__What you need to do__. Below are the entries; return exactly the line with "besonders in großen Unternehmen sowie" and every later line, without anything else.

++++ Material to process ++++

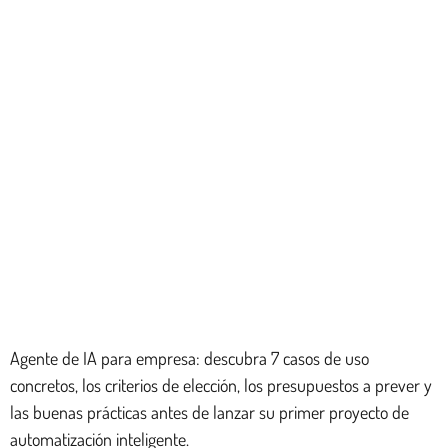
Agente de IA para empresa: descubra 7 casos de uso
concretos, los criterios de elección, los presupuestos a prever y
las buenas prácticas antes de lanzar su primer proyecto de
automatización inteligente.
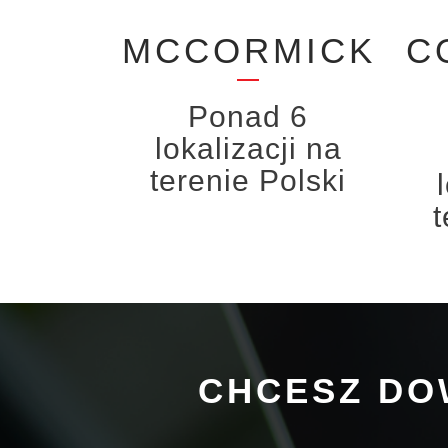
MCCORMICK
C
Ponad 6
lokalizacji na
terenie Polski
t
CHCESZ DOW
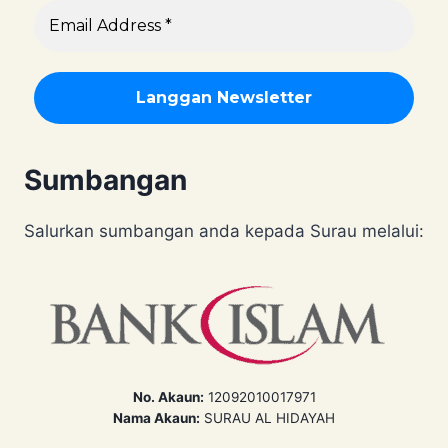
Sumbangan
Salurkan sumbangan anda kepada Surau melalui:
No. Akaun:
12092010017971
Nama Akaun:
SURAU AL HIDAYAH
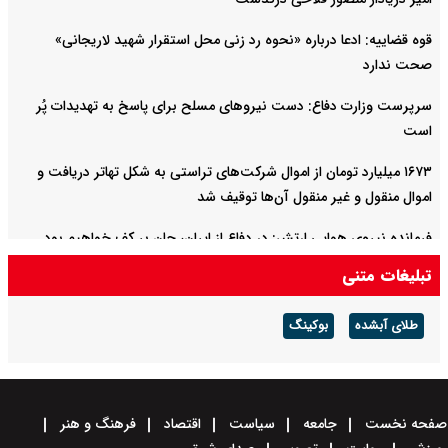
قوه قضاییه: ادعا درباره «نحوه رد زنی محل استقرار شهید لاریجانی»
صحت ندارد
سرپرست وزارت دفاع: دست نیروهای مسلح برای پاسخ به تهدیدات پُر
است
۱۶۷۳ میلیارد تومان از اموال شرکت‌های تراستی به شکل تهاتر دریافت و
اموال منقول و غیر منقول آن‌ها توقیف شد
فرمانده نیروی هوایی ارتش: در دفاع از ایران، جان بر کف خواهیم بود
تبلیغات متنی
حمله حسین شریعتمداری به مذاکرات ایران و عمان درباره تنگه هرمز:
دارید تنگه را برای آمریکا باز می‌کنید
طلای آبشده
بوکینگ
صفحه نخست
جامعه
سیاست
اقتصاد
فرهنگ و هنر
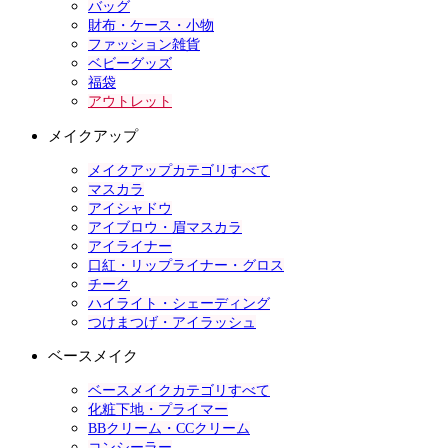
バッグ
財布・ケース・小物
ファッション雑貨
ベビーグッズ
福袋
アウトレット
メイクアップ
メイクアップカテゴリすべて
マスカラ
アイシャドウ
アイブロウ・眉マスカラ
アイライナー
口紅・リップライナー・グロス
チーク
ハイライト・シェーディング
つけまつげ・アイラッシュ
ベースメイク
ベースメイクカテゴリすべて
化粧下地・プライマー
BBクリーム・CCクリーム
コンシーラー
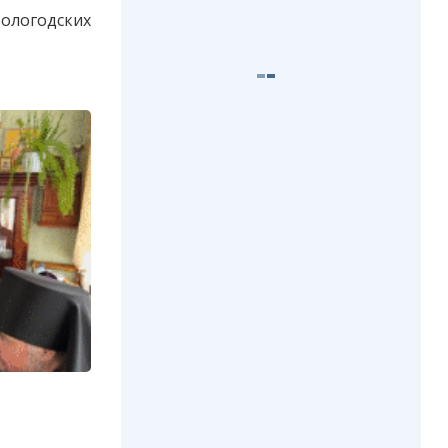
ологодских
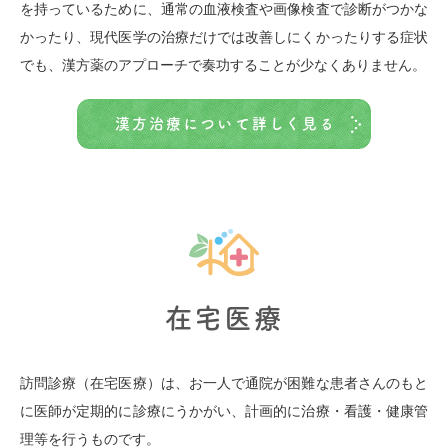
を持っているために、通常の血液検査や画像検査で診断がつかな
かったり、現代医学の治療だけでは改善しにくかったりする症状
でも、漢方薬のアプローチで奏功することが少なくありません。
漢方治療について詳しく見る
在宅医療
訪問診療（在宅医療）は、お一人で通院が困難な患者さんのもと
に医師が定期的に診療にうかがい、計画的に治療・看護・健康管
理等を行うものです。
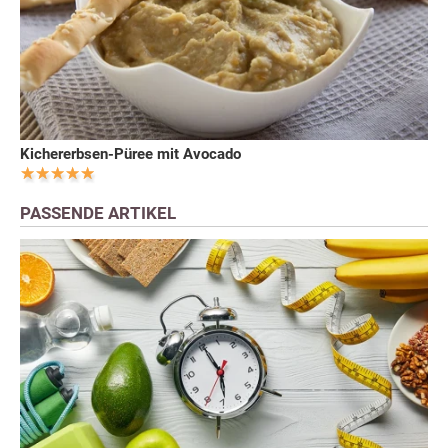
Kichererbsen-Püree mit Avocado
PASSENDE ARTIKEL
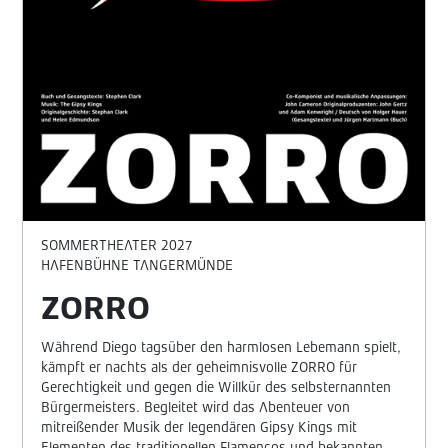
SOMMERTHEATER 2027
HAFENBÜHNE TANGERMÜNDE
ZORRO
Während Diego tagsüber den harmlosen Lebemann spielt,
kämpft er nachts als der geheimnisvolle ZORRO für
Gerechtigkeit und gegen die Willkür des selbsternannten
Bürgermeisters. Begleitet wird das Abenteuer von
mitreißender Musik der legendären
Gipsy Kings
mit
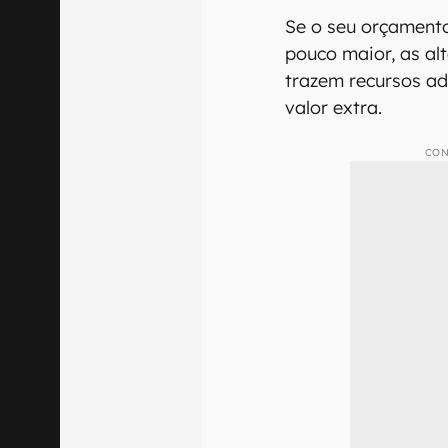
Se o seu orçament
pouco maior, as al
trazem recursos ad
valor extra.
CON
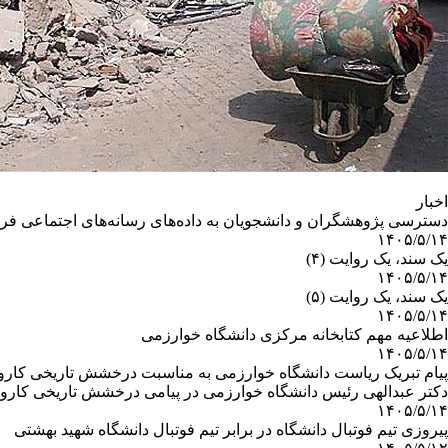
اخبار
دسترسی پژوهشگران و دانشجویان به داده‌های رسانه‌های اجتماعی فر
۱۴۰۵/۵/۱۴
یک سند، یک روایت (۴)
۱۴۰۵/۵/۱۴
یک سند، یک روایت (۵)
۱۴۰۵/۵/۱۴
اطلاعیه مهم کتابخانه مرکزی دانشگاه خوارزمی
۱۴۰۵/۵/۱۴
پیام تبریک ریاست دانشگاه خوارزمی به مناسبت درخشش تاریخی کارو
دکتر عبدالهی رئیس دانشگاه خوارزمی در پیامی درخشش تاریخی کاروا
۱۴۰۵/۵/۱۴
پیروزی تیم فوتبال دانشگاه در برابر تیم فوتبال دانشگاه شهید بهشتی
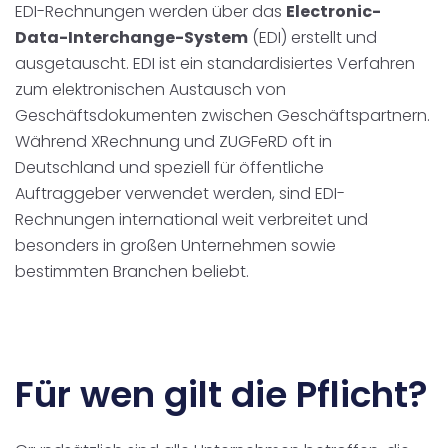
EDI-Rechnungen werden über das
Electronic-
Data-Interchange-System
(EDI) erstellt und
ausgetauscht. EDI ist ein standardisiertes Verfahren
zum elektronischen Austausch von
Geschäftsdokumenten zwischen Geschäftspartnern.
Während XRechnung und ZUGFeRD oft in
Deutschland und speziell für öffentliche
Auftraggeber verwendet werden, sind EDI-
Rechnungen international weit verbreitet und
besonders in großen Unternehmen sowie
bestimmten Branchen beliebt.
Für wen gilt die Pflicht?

++++

__Result below__.
besonders in großen Unternehmen sowie
bestimmten Branchen beliebt.
Für wen gilt die Pflicht?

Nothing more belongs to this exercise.